Die wichtigsten Institutionen wurden im Ergänzungsprotokoll von Ouro Preto zum Vertrag von Asunción etabliert. Es handelt sich dabei um den Rat, die Gruppe und das Sekretariat des Mercosur.
Der Rat (Consejo del Mercado Común, CMC) ist das höchste Organ des gemeinsamen Marktes und bestimmt die Politik des Mercosur über für die Mitgliedstaaten bindende Entscheidungen. Solche Entscheidungen werden im Konsensverfahren getroffen und müssen von den Mitgliedern in nationales Recht umgesetzt werden.
Das Exekutivorgan des gemeinsamen Marktes ist die Gruppe des Mercosur (Grupo Mercado Común, GMC). Sie setzt die Entscheidungen des CMC in Beschlüsse um.
Die GMC ist Vertreterin des Marktes bei Verhandlungen mit Dritten, hat jedoch kein unabhängiges Mandat, ist also auf Weisungen des CMC angewiesen. Sie tritt nur im Bedarfsfall zusammen und kann dem CMC Projekte zur Entscheidung vorlegen.
Das Sekretariat (Secretaria Administrativa, SAM) hat seinen Sitz in Montevideo und hat die Funktion einer Dokumentationsstelle.
Die Umsetzung und Überwachung der Maßnahmen des CMC und der GMC erfolgt durch die jeweilig zuständigen Ministerien der Mitgliedsstaaten.
Innenpolitisch verankert ist der Mercosur durch ein wirtschaftliches und soziales Beratungsforum, welches gesellschaftliche und private Akteure vertritt, die sich über Empfehlungen an den GMC wenden können.
Was die Verwirklichung eines gemeinsamen Marktes angeht, weisen die Strukturen des Mercosur einige Defizite auf, bewußte Auslassungen, die fehlende Kompromissbereitschaft aufzeigen. So sollen beispielsweise Migrationsbewegungen durch Lohnniveauunterschiede vermieden werden und existenzbedrohte Branchen durch Ausnahmeregelungen bei der intraregionalen Zollfreiheit - nur 85% des Handels sind auch tatsächlich vom Zoll befreit21 - geschützt werden. Dies macht Sinn, um die politische Durchsetzbarkeit des gemeinsamen Marktes gegen innere Widerstände zu gewährleisten.

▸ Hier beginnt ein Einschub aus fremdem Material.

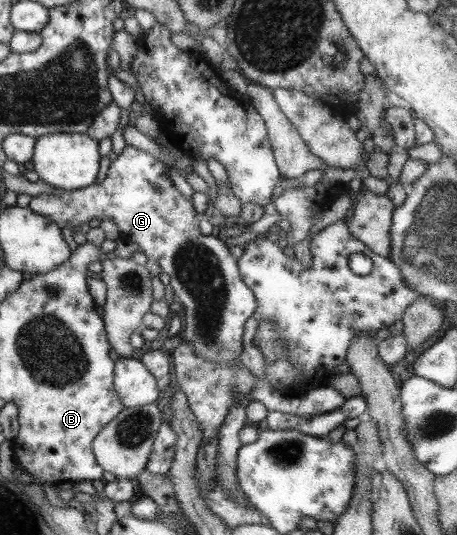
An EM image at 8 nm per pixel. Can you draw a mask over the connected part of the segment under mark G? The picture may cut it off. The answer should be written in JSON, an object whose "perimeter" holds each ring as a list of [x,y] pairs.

Allerdings bestehen Faktoren, die die Umsetzung des Mercosur hemmen können:
Zum einen werden Entscheidungen Ad-hoc getroffen, eine kontinuierliche Zusammenarbeit findet dank dem Fehlen ständiger supranationaler Organe nicht statt.
Außerdem bedeutet das Fehlen solcher supranationalen Organe auch den Verzicht auf Instanzen, die gegenüber nationalen Egoismen eine gemeinschaftliche Position beziehen könnten. Auch wären solch unabhängige Institutionen maßgebliche Antriebkräfte für weitere Integrationsschritte.
Das Konsensverfahren bei der Entscheidungsfindung des Mercosur kann sich zudem als Entwicklungshemmnis erweisen.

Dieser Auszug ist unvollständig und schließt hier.